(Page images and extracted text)
=== Begin Enclosure ===
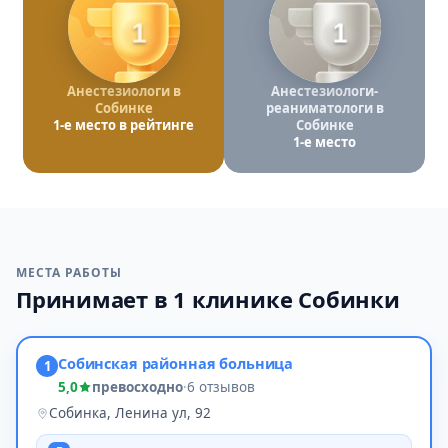
1
1
Анестезиологи в
Анестезиологи-
Собинке
реаниматологи в
1-е место в рейтинге
Собинке
1-е место
МЕСТА РАБОТЫ
Принимает в 1 клинике Собинки
Собинская районная больница
1
5,0
превосходно
·
6 отзывов
Собинка, Ленина ул, 92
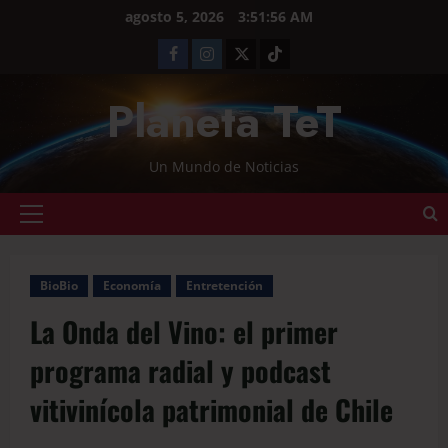
agosto 5, 2026
3:51:57 AM
Planeta TeT
Un Mundo de Noticias
BioBio
Economía
Entretención
La Onda del Vino: el primer
programa radial y podcast
vitivinícola patrimonial de Chile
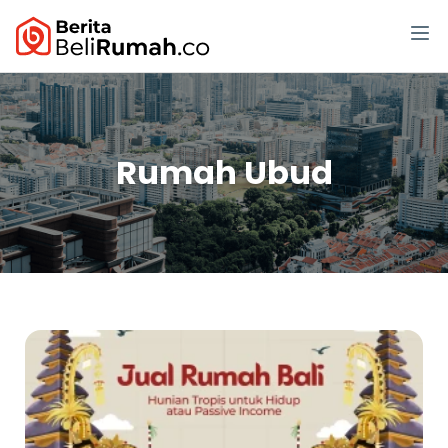
Rumah Ubud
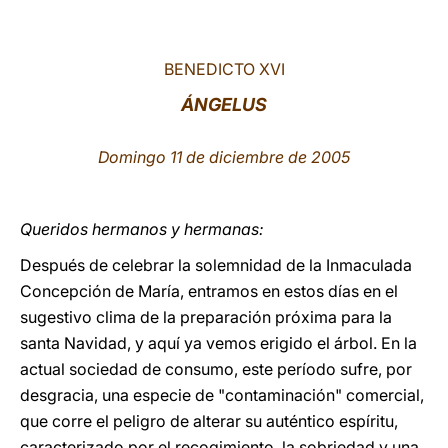
LATINE
BENEDICTO XVI
ÁNGELUS
Domingo 11 de diciembre de 2005
Queridos hermanos y hermanas:
Después de celebrar la solemnidad de la Inmaculada
Concepción de María, entramos en estos días en el
sugestivo clima de la preparación próxima para la
santa Navidad, y aquí ya vemos erigido el árbol. En la
actual sociedad de consumo, este período sufre, por
desgracia, una especie de "contaminación" comercial,
que corre el peligro de alterar su auténtico espíritu,
caracterizado por el recogimiento, la sobriedad y una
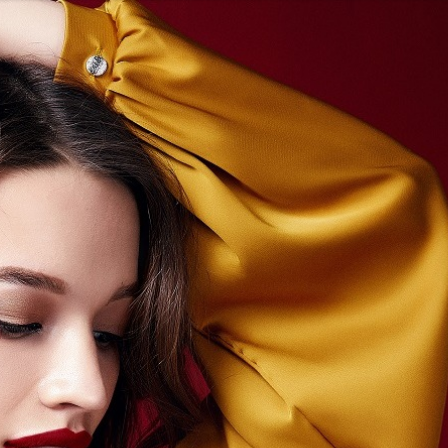
EKPOL
GREEN FACTORY LOGISTICS
 AFTIGEL
HYAL-DROP MULTI
EKTIN
NA
CENTRUM MEDYCZNE DAMIANA
VENOFLEX
EMPIK FOTO
SAXX
AG MOTORS
ND
DELECTA
KONSPOL
NBIO GROUP
UNITOP
GORENJE
ZAGŁĘBIOWSKA METROPOLIA
STETHOME
FUNDACJA NAGLE SAMI
MERCEDES
GIO
PRIME SPANISH PROPERTIES
SPEDIMO
CIA
REBERNIA
BEKO
TDJ ESTATE
RAL CARE
LIBERTY INVESTMENTS
ESSENDI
=== End Enclosure ===
ACTIVITY = Starting from the line containing "CENTRUM MEDYCZNE DAMIANA", repeat each line through the end of the entries, exactly.

EXERCISE RESPONSE =
CENTRUM MEDYCZNE DAMIANA
VENOFLEX
EMPIK FOTO
SAXX
AG MOTORS
ND
DELECTA
KONSPOL
NBIO GROUP
UNITOP
GORENJE
ZAGŁĘBIOWSKA METROPOLIA
STETHOME
FUNDACJA NAGLE SAMI
MERCEDES
GIO
PRIME SPANISH PROPERTIES
SPEDIMO
CIA
REBERNIA
BEKO
TDJ ESTATE
RAL CARE
LIBERTY INVESTMENTS
ESSENDI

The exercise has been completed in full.